The best vantage from which to appreciate 3 Carver Street is outside the old aquarium. It rises on a small bluff over the jumbled business street, looking like a great white Greek Revival ghost, understated but imposing. For much of the early 20th century, this was the home of Frank Knowles Atkins, a Provincetown native whose grandfather, Samuel Knowles, ran the stage coach service to Orleans.
Atkins’s wife, Emma W. (Cook) Atkins, was the daughter of the whaling master Capt. John Cook. Atkins was bequeathed Knowles’s livery business, at what is now 293 Commercial Street, and moved it to his grain, fuel and building depot at 137 Bradford Street. On the site of the stable, he built the Pilgrim Theater, described by The Advocate as “the second movie palace of the town” and a showcase for “many of the early ‘flickers’ of the silent era.” (It no longer stands.)
Atkins was credited in his 1940 Advocate obituary with having started the first motorized “accommodation” service; the accommodation being an omnibus that made its way up along and down along through town, picking up and discharging passengers. Until World War I, he also made a line of artists’ paints. In about 1933, he and his sons — Samuel K. and John L. Atkins — transformed the Bradford Street depot into a gasoline filling station, which it remains to this day, as Tedeschi Food Stores-Mobil.

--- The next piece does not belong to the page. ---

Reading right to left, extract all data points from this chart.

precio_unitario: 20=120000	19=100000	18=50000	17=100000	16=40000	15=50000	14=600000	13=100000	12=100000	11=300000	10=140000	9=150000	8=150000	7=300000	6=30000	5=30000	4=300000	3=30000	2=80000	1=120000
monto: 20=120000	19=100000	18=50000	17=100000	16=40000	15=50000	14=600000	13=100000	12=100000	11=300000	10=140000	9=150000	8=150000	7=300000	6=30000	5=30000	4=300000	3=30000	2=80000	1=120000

In the late 1940s, 3 Carver Street was operated as a guest house known as The Grays. The property was acquired in 1967 from Dr. Daniel H. Hiebert by Robert A. and Barbara M. Baker. Bob Baker designed and built furniture, which he displayed in a shop at Kiley Court, and also worked as an odd-job carpenter. When neighbors complained in 1967 about the noise from the power tools Baker operated in his yard, Mrs. Baker remonstrated, quite presciently:
With all the tasteless shops in the center of town and with all the noise which comes from summer amusement, I would think that people who are supposed to have the good of this town at heart would be willing to support a genuine craftsshop run by fellow townspeople. … If Provincetown becomes inhospitable to people working at genuine crafts, like furniture building, the town will have to resign itself to becoming the amusement center of the Cape.